Cumhurbaşkanlığı Uluslararası Yat Yarışı’nın, ülke içerisindeki ekiplerden yüksek katılım alan, bir hikayesi olan ve medya değeri yüksek bir noktaya geldiğinde, uluslararası cazibesinin de artacağına dikkat çekiyor Ekrem Yemlihaoğlu. Çünkü uluslararası katılım öyle kolay bir konu değil, kimse uçağa binip gelmiyor büyük bir lojistik ve finans operasyonu gerektiriyor. Bu noktada bir zihniyet değişimine ihtiyaç olduğunu vurgulayan Yemlihaoğlu, “Keşke iş birliği tekliflerimiz kabul görse ve sıralı büyük organizasyonlar gerçekleştirebilsek, tüm dünya böyle yapıyor. Umarım bir gün bu zihin yapısına geliriz. O zaman kazanan hepimiz olacağız ve dünyada bizim de güçlü bir pozisyonumuz olacak. Elbette dilek ve temenniler ile bu konuyu geçiştirmiyoruz. Başta bölgemizdeki ülkeler olmak üzere geniş bir skalada Türkiye Yelken Federasyonumuz önderliğinde kendimizi tanıtmaya, katılımı yükseltmeye çalışıyoruz. Yarışlarımızı da ORC gibi bölgemizde daha yüksek kabul gören bir sistemde düzenleyerek etkinliğimizi arttırmaya çalışıyoruz” açıklamasını yaptı.

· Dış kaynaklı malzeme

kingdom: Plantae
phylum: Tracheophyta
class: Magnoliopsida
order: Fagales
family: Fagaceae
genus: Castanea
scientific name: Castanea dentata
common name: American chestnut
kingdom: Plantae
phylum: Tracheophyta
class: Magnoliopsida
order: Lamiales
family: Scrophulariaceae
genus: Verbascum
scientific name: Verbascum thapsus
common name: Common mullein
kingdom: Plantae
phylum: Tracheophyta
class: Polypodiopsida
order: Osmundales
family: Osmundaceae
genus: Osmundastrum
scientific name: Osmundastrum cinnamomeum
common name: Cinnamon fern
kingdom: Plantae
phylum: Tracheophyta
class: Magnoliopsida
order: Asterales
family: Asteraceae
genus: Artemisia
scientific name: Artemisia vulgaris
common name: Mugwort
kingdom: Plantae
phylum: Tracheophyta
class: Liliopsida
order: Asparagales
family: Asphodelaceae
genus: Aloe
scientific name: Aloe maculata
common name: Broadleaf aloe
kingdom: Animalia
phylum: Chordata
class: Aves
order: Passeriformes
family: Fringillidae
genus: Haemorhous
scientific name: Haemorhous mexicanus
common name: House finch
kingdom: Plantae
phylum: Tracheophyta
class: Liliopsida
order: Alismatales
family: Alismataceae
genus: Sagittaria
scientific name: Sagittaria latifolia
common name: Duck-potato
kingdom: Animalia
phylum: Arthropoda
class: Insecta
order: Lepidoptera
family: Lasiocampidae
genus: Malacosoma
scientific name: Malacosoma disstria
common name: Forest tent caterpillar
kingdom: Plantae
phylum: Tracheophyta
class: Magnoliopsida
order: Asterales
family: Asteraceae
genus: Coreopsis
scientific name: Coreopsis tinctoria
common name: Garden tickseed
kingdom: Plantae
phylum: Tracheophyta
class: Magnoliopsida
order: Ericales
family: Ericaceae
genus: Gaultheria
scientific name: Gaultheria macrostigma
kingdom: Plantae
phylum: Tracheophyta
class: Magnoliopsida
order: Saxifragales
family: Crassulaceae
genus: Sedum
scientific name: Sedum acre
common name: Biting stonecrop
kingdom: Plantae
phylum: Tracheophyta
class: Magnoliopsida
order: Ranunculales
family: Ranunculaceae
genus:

“Egoları ve kişisel kaygıları bir kenara bırakalım”
Tüm camianın birlikte hareket etmek zorunda olduğunu hatırlatan Yemlihaoğlu, sözlerine şu önemli uyarılarla tamamlıyor; “Ekipler yüksek katılım gösterdiği zaman medya ilgisi artacak, medya ilgisi sponsorları çekecek, bir kartopu gibi büyüyerek hep beraber çok daha fazla güçleneceğiz, bir lobi gücümüz oluşacak. Eğer egolarımızı, kişisel tatminlerimizi ve kaygılarımızı bir kenara koyabilirsek başarının formülü çok basit. Biz bu doğrultuda her etabımız için kulübümüz ile eşdeğer olacak şekilde partner olacak kulüplere teklif götürdük yakında bu güzel birliktelikleri sizlerle paylaşacağız. Değerli yelken takımları; büyük resme bakmanızı ve bize olan desteğinizi sürdürmenizi rica ediyoruz. Emin olun bize gösterdiğiniz teveccüh için minnettarız ve buna layık olmak için var gücümüzle mücadele ediyoruz.”